This repo will guide you on installation steps for Grafana, Prometheus, Prometheus Blackbox and node exporter via helm charts to monitor a Kubernetes Cluster.
Grafana Helm Chart Prometheus Helm Chart feel free to customize the values file
./setup.sh
Panel Title: CPU Usage (%) monitor for high CPU usage. This metric is a counter that increments every second the CPU is being used. You can use the rate() function to calculate the CPU usage rate over a specified time interval.
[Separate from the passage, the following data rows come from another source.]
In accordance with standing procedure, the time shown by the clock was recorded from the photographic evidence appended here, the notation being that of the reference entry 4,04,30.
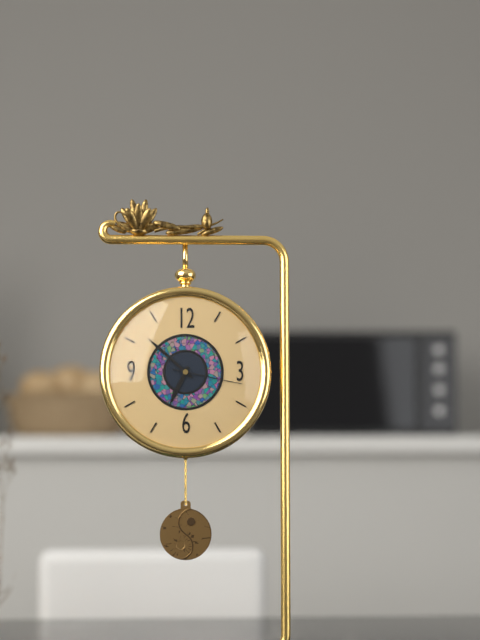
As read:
6,52,17
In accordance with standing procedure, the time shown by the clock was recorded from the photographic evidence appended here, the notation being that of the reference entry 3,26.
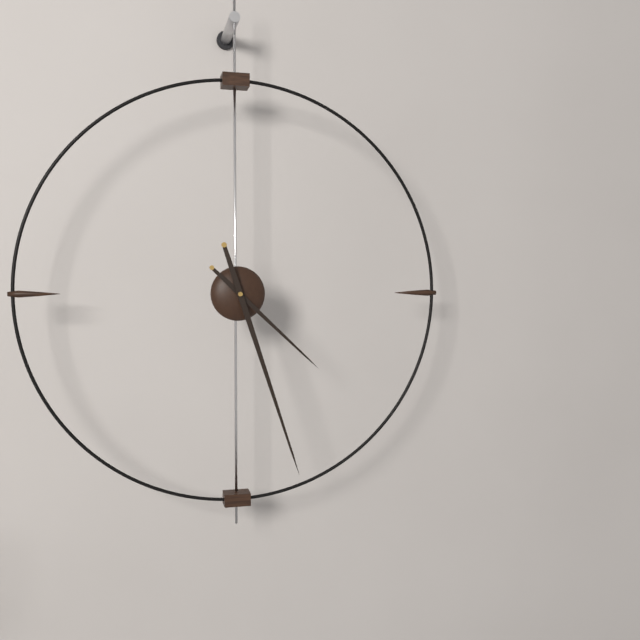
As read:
4,27
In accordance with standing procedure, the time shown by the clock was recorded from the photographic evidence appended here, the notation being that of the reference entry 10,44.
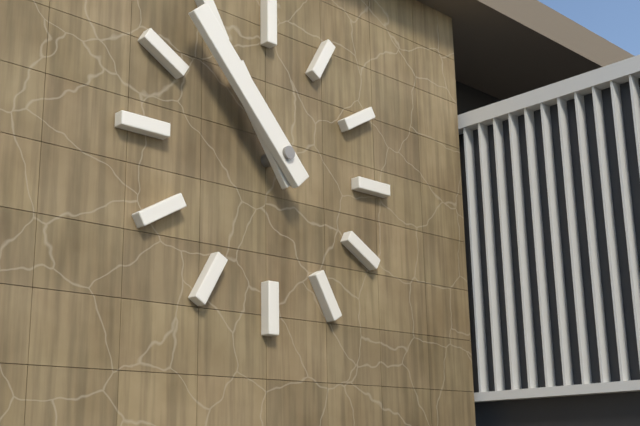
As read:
10,53
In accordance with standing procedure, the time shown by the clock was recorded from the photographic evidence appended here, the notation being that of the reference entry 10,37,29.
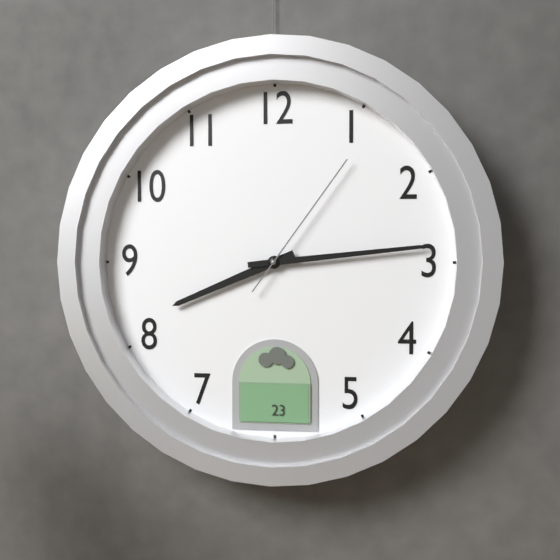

PromQL Query
rate(node_cpu_seconds_total{cpu="1", namespace="staging"}[5m])
This query returns the per-second rate of CPU usage averaged over the past 5 minutes. To set up an alert for high CPU usage, you can specify a threshold, such as 80% usage (0.8 in the query)
Panel Title: Memory Used Trigger an alert when available memory falls below a critical threshold. This is a sign of high memory usage and can be critical if not addressed, as it might lead to memory exhaustion and swapping, affecting system performance. PromQL Query
node_memory_MemAvailable_bytes
Alert Trigger an alert when available memory falls below a percentage of total memory, indicating high memory usage. (If the available memory is less than 10% of the total memory, it indicates that most of the memory is being used by applications and processes).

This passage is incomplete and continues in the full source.